You guys will need to teach me the fine art of anchoring someday - in the Baja gulf we would toss a hook at 10AM a half mile from shore and by 3PM I could walk to shore in 14 inches of water. (The tides are 30 feet there). That's when I would set the anchor proper like - when i could actually SEE where I was putting it.

Otherwise I just toss it and drag till I stop.
Same thing in Lower Ballast Point at Cat Harbor on Catalina Island. I walk the boat into the lagoon (it's about 15 inches all that way around the edge) and walk the anchor over the the place I want it to go.
Anchoring is always a big joke for me - You guys would probably make fun of me and I would be so embarrassed to anchor in your presence. I run upwind a little ways, and then I just drop everything I have over the side - chain, rope,, anchor - the whole banana - I just empty the chain locker - then I sit back and wait to see what happens. If the boat stops at some point I figure I'm good and open a beer.
I guess I'm not a very good 'anchoring' person - but it's so rare that I need to do it I have not had any real trouble yet.

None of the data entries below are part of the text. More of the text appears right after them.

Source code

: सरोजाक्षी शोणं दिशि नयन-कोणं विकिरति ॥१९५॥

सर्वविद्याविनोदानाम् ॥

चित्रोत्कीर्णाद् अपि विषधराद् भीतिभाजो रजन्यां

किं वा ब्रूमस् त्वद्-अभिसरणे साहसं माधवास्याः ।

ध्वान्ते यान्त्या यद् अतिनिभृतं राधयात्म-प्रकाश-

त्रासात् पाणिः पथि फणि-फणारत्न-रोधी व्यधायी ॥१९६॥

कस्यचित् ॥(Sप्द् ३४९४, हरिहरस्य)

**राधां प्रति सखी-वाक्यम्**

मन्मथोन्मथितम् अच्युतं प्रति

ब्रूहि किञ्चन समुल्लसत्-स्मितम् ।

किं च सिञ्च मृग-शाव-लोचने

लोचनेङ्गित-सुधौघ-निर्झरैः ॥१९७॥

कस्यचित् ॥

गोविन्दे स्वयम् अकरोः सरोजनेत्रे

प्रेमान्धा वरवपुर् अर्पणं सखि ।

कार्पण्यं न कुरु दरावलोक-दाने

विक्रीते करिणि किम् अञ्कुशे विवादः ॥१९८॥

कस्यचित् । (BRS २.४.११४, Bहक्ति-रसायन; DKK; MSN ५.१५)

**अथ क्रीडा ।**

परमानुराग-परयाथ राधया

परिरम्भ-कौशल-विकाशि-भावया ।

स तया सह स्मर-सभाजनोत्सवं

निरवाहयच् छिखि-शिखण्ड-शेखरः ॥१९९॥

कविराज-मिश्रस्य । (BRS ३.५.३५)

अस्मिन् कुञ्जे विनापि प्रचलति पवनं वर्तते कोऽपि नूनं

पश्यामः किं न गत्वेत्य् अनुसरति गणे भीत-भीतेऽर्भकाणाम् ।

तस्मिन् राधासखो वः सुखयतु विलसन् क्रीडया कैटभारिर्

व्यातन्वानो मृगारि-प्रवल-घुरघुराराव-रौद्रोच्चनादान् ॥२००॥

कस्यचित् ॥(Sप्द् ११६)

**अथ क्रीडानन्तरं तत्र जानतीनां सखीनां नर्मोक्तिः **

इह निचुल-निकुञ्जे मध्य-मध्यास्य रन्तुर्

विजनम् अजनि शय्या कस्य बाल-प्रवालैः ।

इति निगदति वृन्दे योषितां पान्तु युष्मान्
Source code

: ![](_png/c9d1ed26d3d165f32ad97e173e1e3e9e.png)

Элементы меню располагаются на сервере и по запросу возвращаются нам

I do like to anchor in really shallow water and that's probably why my method works - for one - there are never any other boats around in the real shallow water and the shallow water also protects me from the big boats that like to break anchor in the middle of the night - and two - because I hook shallow I always have TOO MUCH chain out - so it's harder to drag when you have a lot of chain on the bottom. Sometimes I tie a milk carton to the anchor with a string so I can see where it is.
But someday, I am going to get lessons from those guys in Florida and New York on the proper way to anchor.